If the tantrums become aggressive such as hitting
and biting people, parents can redirect their child from this aggressive
behavior to more acceptable expressions of their feelings such as
punching a pillow, or stomping their feet. For older kids we can
direct the aggression to creative outlets such as drawing a picture
or writing a letter about their feelings.
How can I get my child to stop whining?
If children’s psychological needs for attention, power, impact,
and belonging aren’t met, or their physiological needs for
sleep or food aren’t met, they’re more likely to whine
and complain. Whining usually begins around age two. This is a time
when toddlers are beginning to understand feelings and desires,
but because language develops more slowly and they don’t have
enough language to express themselves well, they resort to whining.
Giving positive or negative attention will reinforce
whining. Here’s what you can do instead: When the child begins
to whine you can ask her, “Are you whining?” This will
help her to pause and think about how she sounds. Then you can encourage
her to use her “regular voice”. And let her know how
much you like the sound of her regular voice.
You can also use humor to help diffuse the situation
such as when your 3-½ year old is whining saying, “Does
anyone hear a squeaky mouse?” You can play a game looking
for the mouse and when the child stops whining, “I guess the
mouse is gone!”
Sometimes I feel like a cop, telling
my kids what to do and what not to do all day. How can I feel more
like a parent and less like a police officer?
It’s important to move beyond looking at discipline
as being the most important thing we do as parents. That’s
a very limited view. Parenting is everything we do to have a good
connection and relationship with our children. In your style of
attaching to your child, in play with your child, and in the ways
you discipline your child, if you could focus on accurately attuning
to your child’s feelings ( even when holding firm to a limit),
your connection will deepen and the relationship will blossom.
When a child knows or feels that their parent
is tuning in to them in a warm way, they feel understood- they feel
felt, and it gives them the experience of existing beyond their
own body, into someone else’s mind and heart.
Accurately attuning to our children can be viewed
as our number one discipline tool, because when a child feels understood
by another he is more likely to accept that person’s direction
When my kids don’t listen I find
myself getting enraged, how can I remain calm?
I think we get ourselves feeling more anxious and angry when we
make meaning about ourselves, based on our child’s behavior.
In many situations you’re able to realize that your 2 ½
year old is wired to be autonomous and persistent in pursuing things
that look fun and interesting to him, even though it may be contrary
to what you want him to do. So you may get a bit annoyed because
he’s not following your agenda- but you don’t end up
feeling enraged.
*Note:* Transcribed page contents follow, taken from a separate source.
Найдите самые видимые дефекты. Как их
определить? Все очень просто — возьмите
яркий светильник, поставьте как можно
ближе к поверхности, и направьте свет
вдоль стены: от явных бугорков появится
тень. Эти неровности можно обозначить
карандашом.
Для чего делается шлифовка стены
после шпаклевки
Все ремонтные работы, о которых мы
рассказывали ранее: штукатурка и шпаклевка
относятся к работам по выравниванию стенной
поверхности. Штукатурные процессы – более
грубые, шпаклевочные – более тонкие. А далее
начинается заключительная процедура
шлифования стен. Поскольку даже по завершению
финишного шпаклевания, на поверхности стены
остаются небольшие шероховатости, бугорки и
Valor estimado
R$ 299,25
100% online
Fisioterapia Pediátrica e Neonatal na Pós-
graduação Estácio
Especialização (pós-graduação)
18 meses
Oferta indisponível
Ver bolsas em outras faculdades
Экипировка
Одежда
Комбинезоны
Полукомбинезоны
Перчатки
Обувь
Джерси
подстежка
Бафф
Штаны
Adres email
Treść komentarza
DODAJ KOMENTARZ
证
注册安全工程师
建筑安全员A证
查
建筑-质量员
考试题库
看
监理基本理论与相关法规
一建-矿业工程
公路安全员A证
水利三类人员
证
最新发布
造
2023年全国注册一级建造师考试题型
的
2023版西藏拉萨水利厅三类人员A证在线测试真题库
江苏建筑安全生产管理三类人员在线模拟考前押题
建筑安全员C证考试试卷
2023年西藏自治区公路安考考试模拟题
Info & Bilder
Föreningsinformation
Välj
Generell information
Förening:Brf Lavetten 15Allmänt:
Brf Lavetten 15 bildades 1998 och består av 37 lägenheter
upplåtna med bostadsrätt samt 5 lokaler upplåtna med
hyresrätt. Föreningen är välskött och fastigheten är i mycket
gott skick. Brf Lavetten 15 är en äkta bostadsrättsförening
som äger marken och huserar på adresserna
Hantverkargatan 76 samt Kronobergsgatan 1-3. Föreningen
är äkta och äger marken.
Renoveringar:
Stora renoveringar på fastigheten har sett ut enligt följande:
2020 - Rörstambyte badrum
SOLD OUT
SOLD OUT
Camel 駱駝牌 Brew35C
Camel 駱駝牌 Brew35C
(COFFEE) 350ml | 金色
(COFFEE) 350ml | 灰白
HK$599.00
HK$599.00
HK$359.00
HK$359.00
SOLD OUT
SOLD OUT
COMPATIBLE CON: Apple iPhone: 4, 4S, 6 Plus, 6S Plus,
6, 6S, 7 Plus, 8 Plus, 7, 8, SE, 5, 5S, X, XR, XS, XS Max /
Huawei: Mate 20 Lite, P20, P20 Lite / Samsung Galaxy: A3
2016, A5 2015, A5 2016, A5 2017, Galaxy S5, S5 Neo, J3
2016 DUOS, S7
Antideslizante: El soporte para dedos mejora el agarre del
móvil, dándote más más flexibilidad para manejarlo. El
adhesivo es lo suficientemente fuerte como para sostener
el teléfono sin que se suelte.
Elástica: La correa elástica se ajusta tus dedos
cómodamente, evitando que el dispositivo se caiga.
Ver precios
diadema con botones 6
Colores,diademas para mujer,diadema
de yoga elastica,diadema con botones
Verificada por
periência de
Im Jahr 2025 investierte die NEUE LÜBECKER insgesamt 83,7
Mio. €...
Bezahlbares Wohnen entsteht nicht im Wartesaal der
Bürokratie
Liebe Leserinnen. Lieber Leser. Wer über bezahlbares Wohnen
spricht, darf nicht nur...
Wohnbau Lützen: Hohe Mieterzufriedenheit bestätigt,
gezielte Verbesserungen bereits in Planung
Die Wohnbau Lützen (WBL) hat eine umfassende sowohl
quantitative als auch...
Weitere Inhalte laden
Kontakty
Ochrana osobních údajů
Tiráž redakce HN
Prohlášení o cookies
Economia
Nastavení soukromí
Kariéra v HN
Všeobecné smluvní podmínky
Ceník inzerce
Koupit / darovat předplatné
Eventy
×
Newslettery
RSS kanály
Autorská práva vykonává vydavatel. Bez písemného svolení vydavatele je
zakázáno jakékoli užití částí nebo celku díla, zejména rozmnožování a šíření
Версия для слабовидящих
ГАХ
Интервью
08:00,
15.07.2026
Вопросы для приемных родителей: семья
But at the times when we do become enraged it is
usually a signal that what is happening to us now has to do with
something in our pasts, often from our childhood. When our child
doesn’t listen, we may tell ourselves that we are powerless
and unable to have impact. Then we feel enraged. So, when you get
enraged you can tell yourself that it probably has something to
do with your own early childhood experiences and then you take a
moment, breathe, talk to yourself in a different way,- this is the
beginning of self-soothing. Only then are you able to be calm, present,
and flexible enough to respond effectively with your child.